- _DATA SHOWN_:

┌──

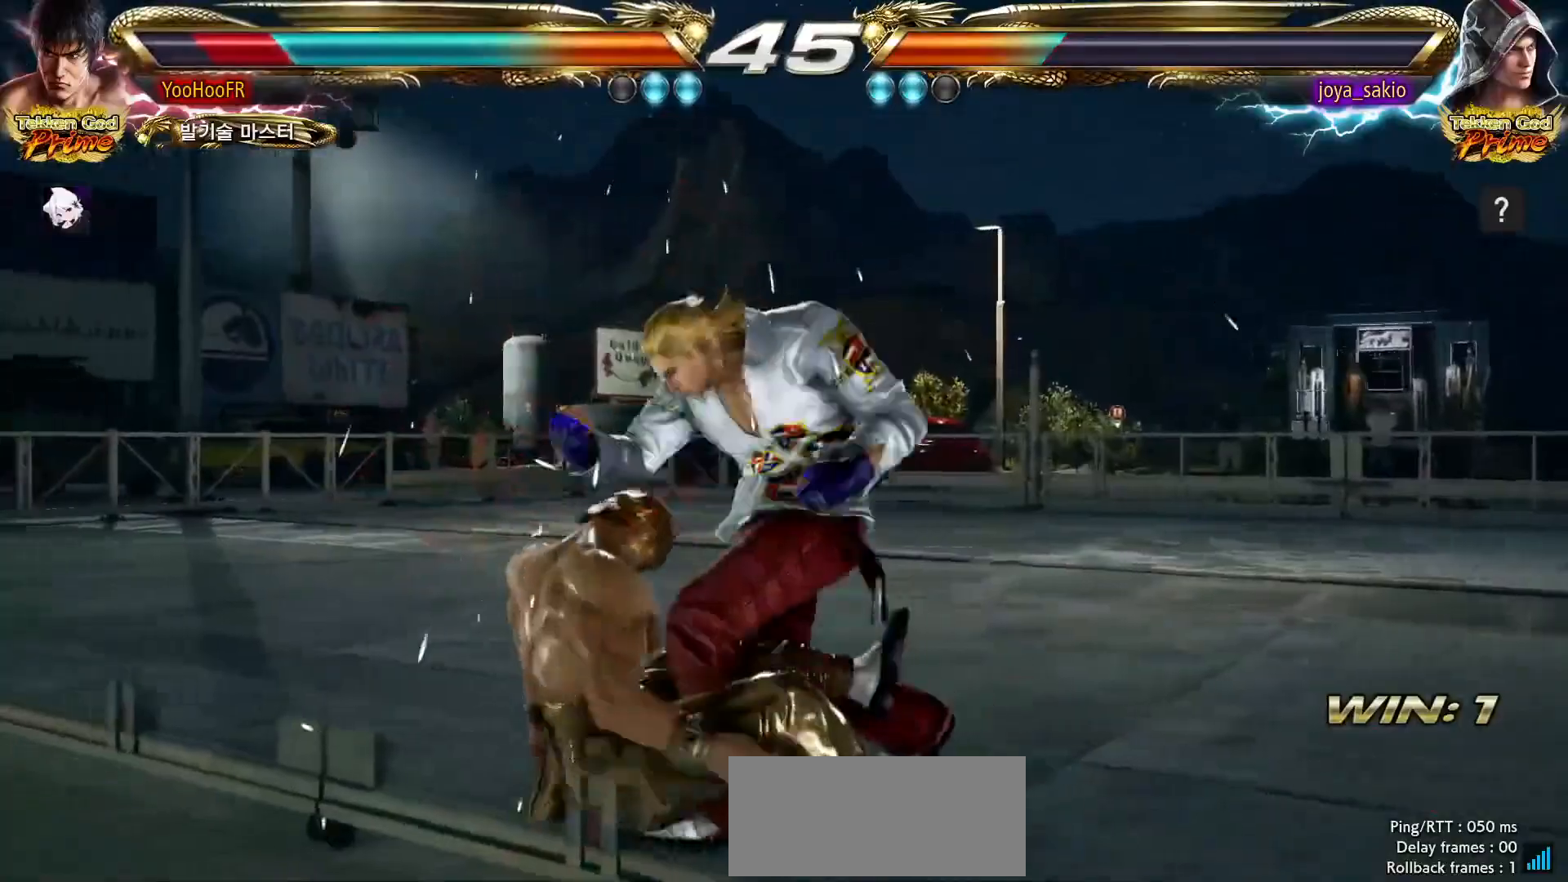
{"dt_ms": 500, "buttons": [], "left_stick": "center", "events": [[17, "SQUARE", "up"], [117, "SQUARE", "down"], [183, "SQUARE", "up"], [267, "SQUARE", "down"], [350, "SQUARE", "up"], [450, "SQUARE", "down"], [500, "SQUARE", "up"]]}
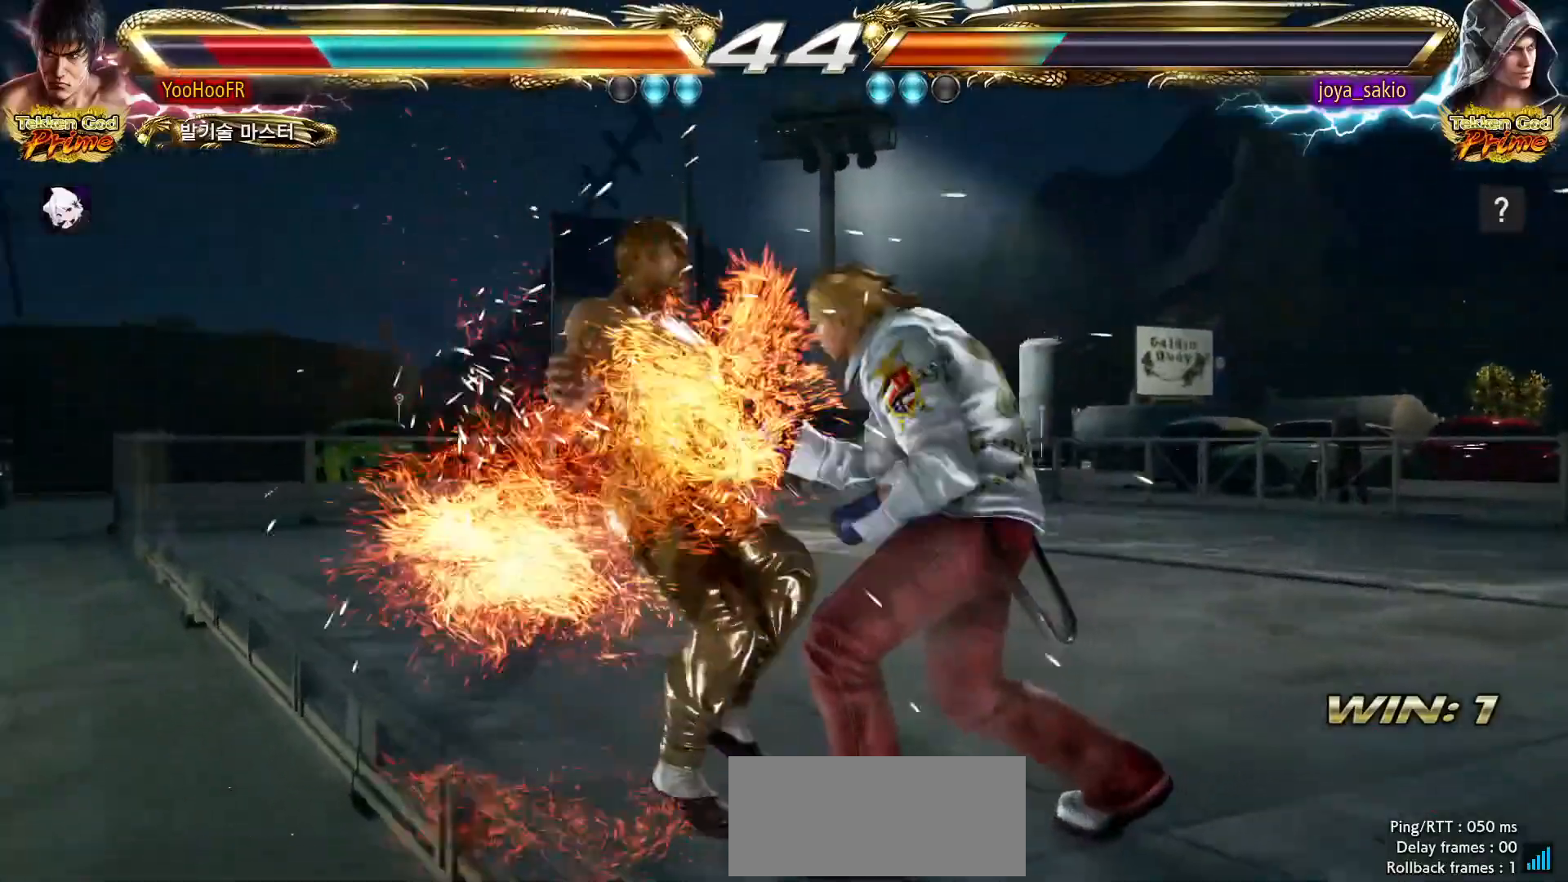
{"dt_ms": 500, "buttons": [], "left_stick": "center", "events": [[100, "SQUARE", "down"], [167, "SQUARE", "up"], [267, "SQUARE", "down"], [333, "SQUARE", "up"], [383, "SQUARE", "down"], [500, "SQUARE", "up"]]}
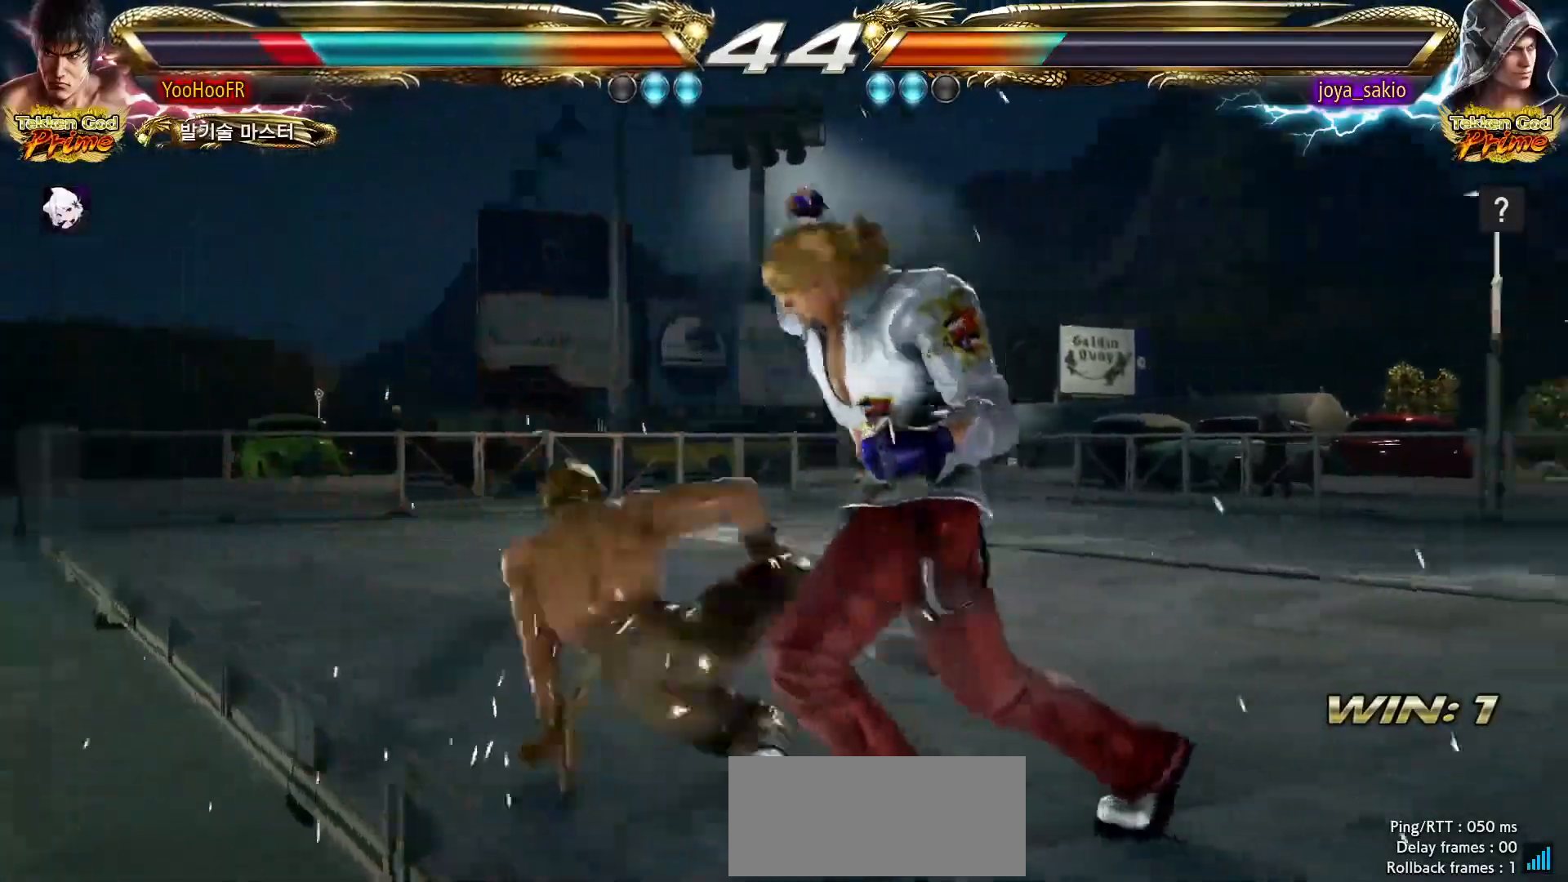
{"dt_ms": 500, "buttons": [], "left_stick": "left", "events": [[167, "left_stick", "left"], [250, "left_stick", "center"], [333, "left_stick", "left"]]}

└──
┌──

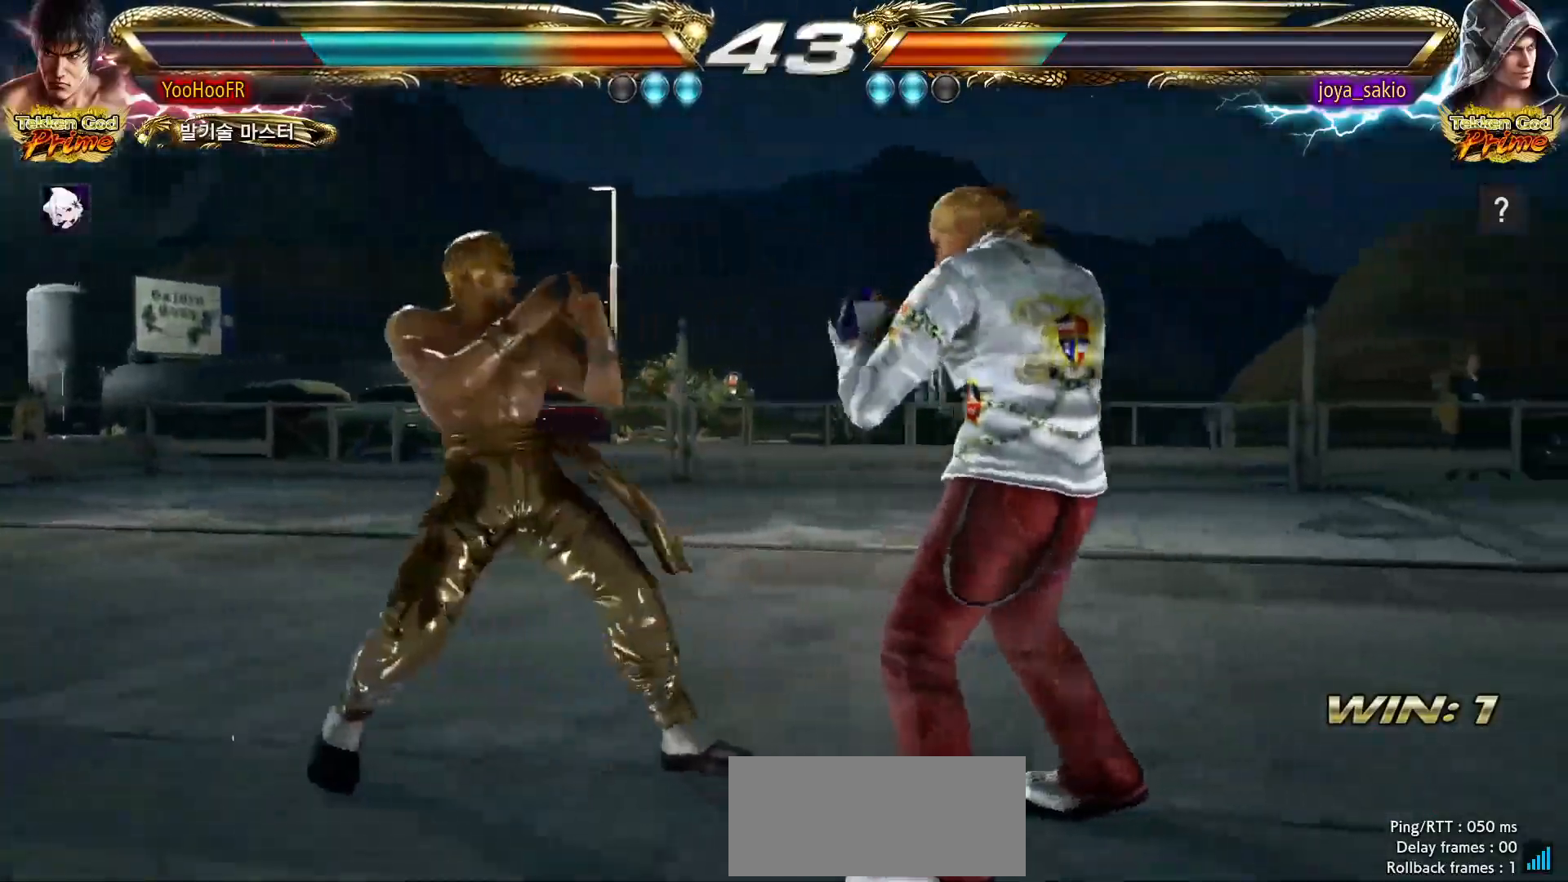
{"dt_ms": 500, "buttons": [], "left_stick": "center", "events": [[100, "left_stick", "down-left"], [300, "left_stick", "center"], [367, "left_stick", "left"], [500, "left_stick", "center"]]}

└──

- _YOUR INSTRUCTIONS_: Scan the lines above for "SQUARE", then copy every one that has it.

- _THE COMPLETED TASK_:
{"dt_ms": 500, "buttons": [], "left_stick": "center", "events": [[17, "SQUARE", "up"], [117, "SQUARE", "down"], [183, "SQUARE", "up"], [267, "SQUARE", "down"], [350, "SQUARE", "up"], [450, "SQUARE", "down"], [500, "SQUARE", "up"]]}
{"dt_ms": 500, "buttons": [], "left_stick": "center", "events": [[100, "SQUARE", "down"], [167, "SQUARE", "up"], [267, "SQUARE", "down"], [333, "SQUARE", "up"], [383, "SQUARE", "down"], [500, "SQUARE", "up"]]}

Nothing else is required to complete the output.